▶ _Extract provided_
--
The company needed someone who spoke Japanese, understood hardware, and knew the industry — and Cerny turned out to be exactly that person.
On a recent episode of the My Perfect Console podcast, host Simon Parkin conducted an extensive interview with Mark Cerny — the lead architect behind the PlayStation 4 and PlayStation 5. Cerny disclosed details about the development of the PS4 and explained why it became one of Sony’s most successful consoles.
After the rocky launch of the PlayStation 3, whose architecture proved highly unfriendly to developers, Sony found itself in a difficult spot. Many multiplatform games ran better on the Xbox 360, and external studios complained about how hard it was to port titles. Internal teams like Naughty Dog and Santa Monica Studio eventually squeezed impressive results from the PS3, but that didn’t fully restore the platform’s standing.
It was at that moment that Mark Cerny — who had initially come to Japan simply to study the PS3’s hardware and assist Sony’s US-based teams — was unexpectedly asked to become the lead architect for the next console.
They needed someone who spoke Japanese, understood games, knew software, and grasped hardware. When I sketched a Venn diagram of those four circles, I was the only person in the center.
--
▶ _Records supplied_

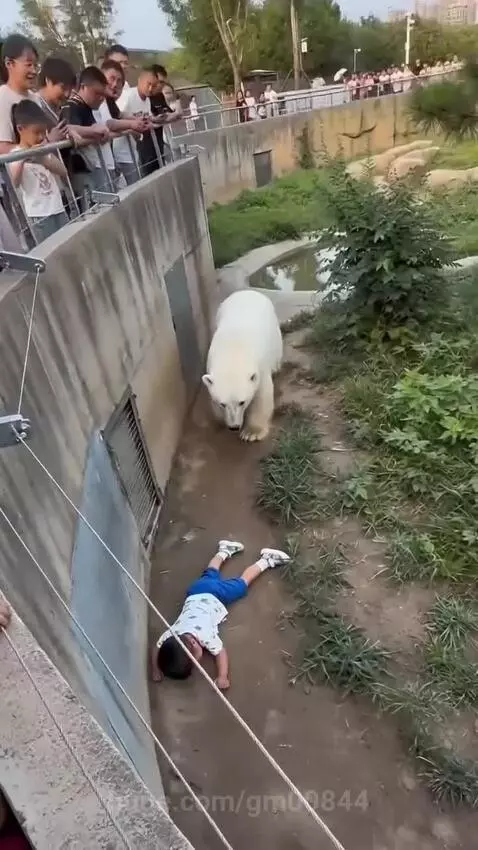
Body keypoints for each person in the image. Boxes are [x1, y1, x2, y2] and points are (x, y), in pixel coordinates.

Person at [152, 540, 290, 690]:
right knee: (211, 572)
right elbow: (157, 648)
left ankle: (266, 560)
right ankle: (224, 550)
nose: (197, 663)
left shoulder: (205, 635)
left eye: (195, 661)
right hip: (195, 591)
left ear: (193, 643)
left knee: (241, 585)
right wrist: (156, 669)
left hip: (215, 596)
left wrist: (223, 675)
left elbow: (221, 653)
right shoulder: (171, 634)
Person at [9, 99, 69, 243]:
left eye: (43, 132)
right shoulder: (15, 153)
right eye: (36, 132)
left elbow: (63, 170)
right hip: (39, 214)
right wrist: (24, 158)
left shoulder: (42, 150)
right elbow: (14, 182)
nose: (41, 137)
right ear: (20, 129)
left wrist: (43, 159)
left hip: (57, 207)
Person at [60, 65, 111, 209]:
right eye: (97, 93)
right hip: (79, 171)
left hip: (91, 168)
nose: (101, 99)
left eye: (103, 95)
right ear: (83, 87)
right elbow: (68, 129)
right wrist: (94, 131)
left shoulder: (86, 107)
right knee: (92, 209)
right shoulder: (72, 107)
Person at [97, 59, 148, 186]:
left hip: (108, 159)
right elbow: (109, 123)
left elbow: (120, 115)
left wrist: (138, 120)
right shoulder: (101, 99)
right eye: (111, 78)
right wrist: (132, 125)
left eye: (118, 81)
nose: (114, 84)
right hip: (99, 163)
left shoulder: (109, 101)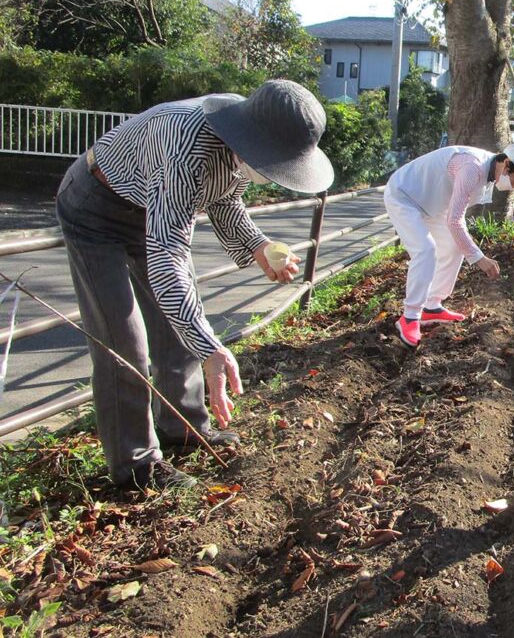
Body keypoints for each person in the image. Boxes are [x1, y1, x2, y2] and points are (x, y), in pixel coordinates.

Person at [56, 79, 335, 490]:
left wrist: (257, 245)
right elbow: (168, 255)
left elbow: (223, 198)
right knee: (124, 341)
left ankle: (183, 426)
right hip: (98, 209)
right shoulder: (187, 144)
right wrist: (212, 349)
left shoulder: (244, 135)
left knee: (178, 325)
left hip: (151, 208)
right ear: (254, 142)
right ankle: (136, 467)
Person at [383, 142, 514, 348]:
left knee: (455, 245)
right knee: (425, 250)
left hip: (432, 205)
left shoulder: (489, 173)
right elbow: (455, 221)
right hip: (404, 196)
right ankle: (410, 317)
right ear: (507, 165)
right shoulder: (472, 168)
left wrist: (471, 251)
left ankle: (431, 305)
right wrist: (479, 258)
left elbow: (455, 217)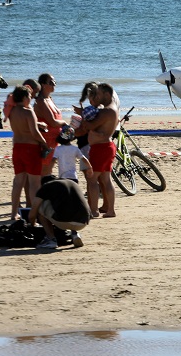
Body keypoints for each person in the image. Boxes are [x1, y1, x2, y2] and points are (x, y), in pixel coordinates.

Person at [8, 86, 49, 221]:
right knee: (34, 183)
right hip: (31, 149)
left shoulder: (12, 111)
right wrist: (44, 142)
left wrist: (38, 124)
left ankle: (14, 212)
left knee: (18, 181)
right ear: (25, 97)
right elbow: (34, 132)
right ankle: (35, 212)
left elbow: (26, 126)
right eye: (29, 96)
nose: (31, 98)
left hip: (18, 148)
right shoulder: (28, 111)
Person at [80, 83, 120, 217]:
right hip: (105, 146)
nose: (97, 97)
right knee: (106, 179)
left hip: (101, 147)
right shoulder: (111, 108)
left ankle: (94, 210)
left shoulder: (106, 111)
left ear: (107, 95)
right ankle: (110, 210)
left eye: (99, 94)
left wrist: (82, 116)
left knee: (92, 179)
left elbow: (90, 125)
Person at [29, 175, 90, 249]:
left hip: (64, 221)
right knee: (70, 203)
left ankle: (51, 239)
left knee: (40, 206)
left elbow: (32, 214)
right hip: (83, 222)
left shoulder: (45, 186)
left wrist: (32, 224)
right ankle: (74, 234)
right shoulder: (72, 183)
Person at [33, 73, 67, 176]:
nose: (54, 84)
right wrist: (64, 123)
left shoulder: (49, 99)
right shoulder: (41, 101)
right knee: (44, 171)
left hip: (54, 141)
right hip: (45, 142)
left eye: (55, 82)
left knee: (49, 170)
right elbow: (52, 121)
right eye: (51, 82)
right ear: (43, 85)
--
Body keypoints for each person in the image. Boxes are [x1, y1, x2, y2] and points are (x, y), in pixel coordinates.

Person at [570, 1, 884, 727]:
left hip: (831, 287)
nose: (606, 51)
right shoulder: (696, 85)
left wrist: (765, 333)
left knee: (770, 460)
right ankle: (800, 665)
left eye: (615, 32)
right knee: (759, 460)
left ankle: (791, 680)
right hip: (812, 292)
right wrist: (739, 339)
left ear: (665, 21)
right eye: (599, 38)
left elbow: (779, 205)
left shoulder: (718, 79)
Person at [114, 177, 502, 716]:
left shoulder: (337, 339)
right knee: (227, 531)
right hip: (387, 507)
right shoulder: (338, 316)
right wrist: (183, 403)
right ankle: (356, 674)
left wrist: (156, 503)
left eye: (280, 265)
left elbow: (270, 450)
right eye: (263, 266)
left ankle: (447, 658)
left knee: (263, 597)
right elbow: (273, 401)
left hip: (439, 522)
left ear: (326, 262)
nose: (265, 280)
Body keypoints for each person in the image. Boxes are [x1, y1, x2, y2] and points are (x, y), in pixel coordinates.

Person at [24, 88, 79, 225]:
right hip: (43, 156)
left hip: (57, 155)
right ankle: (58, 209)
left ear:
--
▶ _Questions_
1 > List the four qualities that, according to Mark Cerny in the article about the PS4's development, formed the circles of his Venn diagram.
2 > In the article about the PS4's development, on which podcast did Simon Parkin interview Mark Cerny?
The rows are not needed for anything here.

▶ _Solved problems_
1 >
- Spoke Japanese
- Understood games
- Knew software
- Grasped hardware

2 > My Perfect Console